Tawee entered a High School level art program at the Pohchang Academy Of Arts. He also became the personal student of Professor Tawee Nanthakwang (Thai: ทวี นันทขว้าง) who was the National Artist of Thailand in 1990. His studio, workplace, and gallery are in the city of Nakhon Ratchasima.

He was a student of Sin Phiirasii (ศิลป์ พีระศรี) and at Silpakorn University, was in its first graduating class, and taught at Ratchamongkol University in Nakhon Ratchasima (มหาวิทยาลัยเทคโนโลยีราชมงคลโคราช). He received his B.F.A. diploma from Silpakorn University from the hand of His Majesty the King Bhumibol of Thailand in 1964. Most of his works are two-dimensional paintings, but he also does multimedia, ceramic sculpture, and watercolor. His work may be seen at his personal museum in Nakorn Ratchasima, where he lives.
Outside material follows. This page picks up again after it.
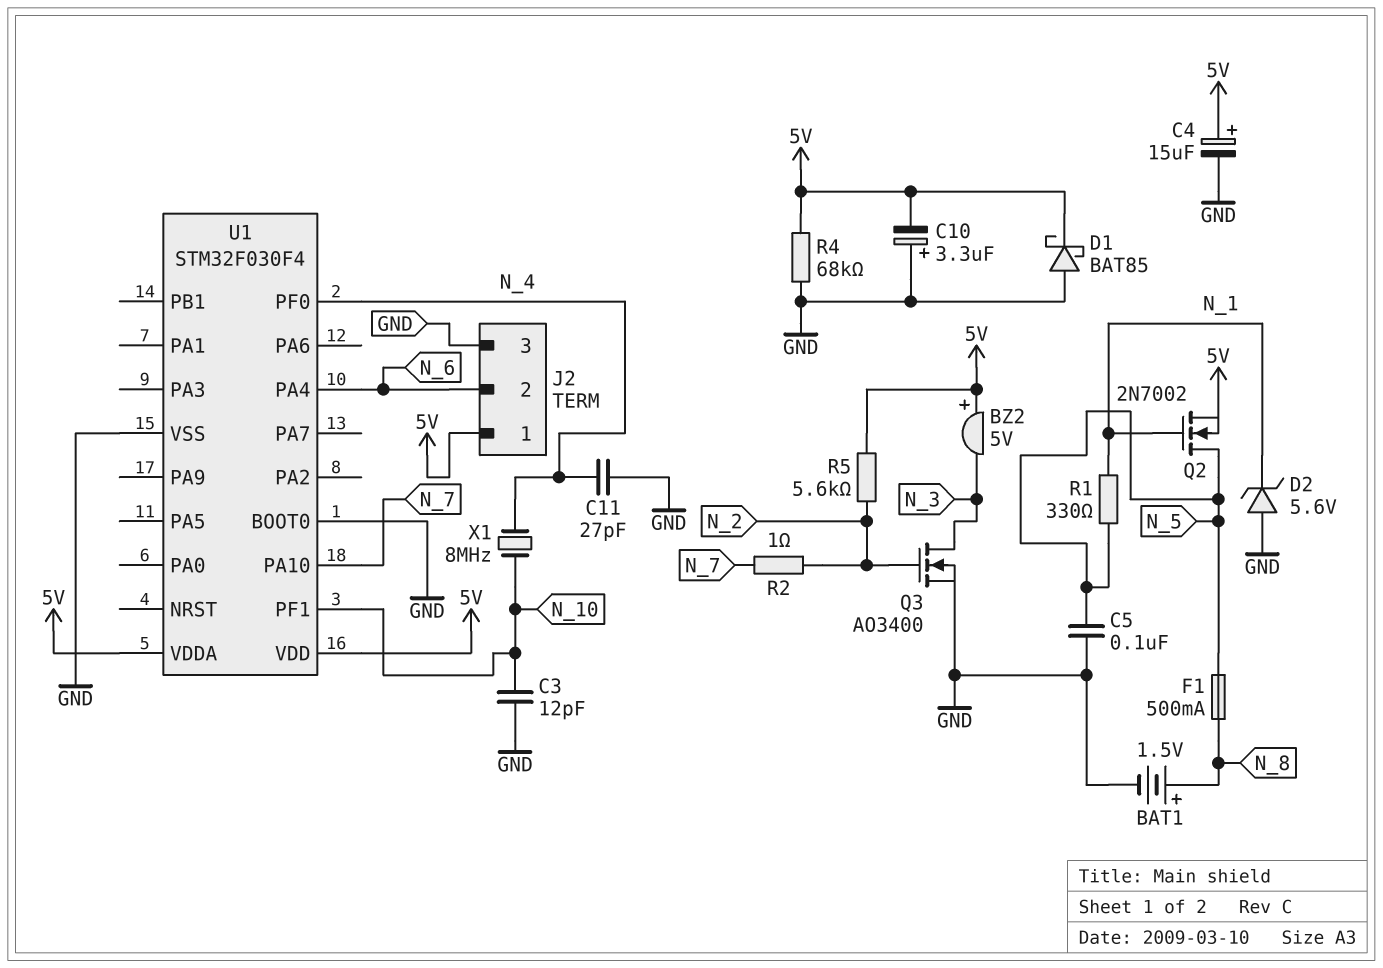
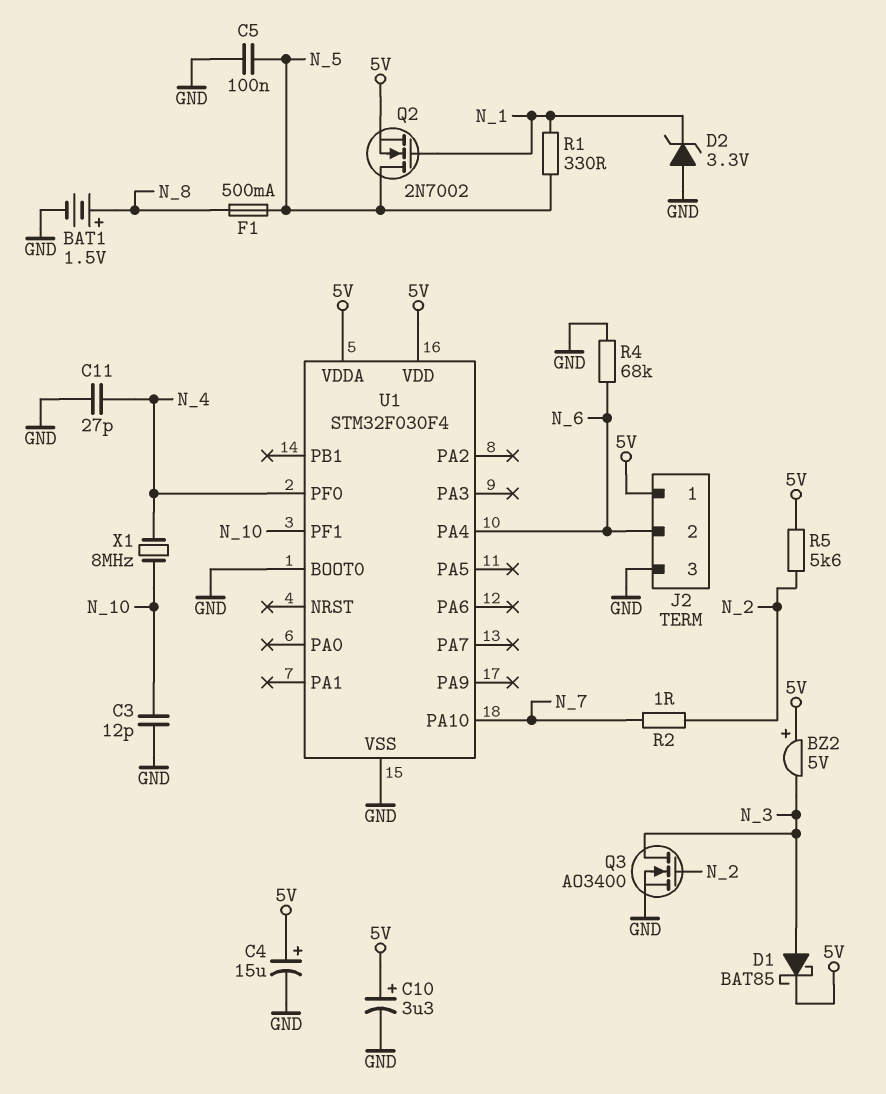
C10: 3.3uF (plus GND, minus 5V) -> 3.3uF (plus 5V, minus GND)
D1: schottky BAT85 (A GND, K 5V) -> schottky BAT85 (A N_3, K 5V)
D2: zener 5.6V (A GND, K N_1) -> zener 3.3V (A GND, K N_1)
R4: 68k (5V, GND) -> 68k (GND, N_6)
Tawee was instrumental in the commercial and artistic development of Dan Kwian Pottery Village (ด่านเกวียน) outside of the town where he lives. Several of his students went on to open businesses in Dan Kwian. He brought his students there to work.

Nearly all of the work of Tawee is political in subject matter. Some is protest art specifically targeting controversial projects such as dams. Political figures and corruption are other frequent themes of his. A museum of his work can be found in the Hua Thale Sub-district of Nakorn Ratchasima city.